Synchronous Activity in Cat Visual Cortex Encodes Collinear and Cocircular Contours

Jason M. Samonds1*, Zhiyi Zhou2, Melanie R. Bernard2, and A. B. Bonds3

1 Electrical Engineering and Computer Science, Vanderbilt University, Nashville, TN, USA; Center for the Neural Basis of Cognition, Carnegie Mellon University, Pittsburgh, PA, USA
2 Biomedical Engineering, Vanderbilt University, Nashville, TN, USA
3 Electrical Engineering and Computer Science, Vanderbilt University, Nashville, TN, USA; Biomedical Engineering, Vanderbilt University, Nashville, TN, USA

* To whom correspondence should be addressed. E-mail: samondjm{at}cnbc.cmu.edu.
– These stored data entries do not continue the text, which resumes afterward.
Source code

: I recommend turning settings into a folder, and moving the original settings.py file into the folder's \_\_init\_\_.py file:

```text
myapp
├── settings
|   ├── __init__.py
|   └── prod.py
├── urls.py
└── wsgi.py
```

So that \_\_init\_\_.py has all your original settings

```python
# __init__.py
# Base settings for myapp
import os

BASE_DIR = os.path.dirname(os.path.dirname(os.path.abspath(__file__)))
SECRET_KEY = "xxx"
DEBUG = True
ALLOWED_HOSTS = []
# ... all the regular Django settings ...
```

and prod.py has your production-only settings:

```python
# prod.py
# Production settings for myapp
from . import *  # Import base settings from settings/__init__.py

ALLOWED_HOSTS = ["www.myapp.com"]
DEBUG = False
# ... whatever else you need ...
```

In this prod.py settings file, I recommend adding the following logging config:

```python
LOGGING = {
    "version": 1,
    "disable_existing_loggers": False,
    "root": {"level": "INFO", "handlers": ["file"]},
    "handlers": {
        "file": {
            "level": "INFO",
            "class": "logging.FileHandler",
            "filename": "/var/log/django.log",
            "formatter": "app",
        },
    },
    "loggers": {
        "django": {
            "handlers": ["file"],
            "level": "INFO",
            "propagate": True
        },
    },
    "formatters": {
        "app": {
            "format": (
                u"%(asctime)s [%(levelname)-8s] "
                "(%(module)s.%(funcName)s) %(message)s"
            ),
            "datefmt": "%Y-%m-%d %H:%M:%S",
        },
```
We explored how contour information in primary visual cortex might be embedded in the simultaneous activity of multiple cells recorded with a 100-electrode array. Synchronous activity in cat visual cortex was more selective and predictable in discriminating between drifting grating and concentric ring stimuli than changes in firing rate. Synchrony was found even between cells with wholly different orientation preferences when their receptive fields were circularly aligned, and membership in synchronous groups was orientation- and curvature-dependent. The existence of synchrony between cocircular cells reinforces its role as a general mechanism for contour integration and shape detection, as predicted by association field concepts. Our data suggest that cortical synchrony results from common and synchronous input from earlier visual areas and that it could serve to shape extrastriate response selectivity.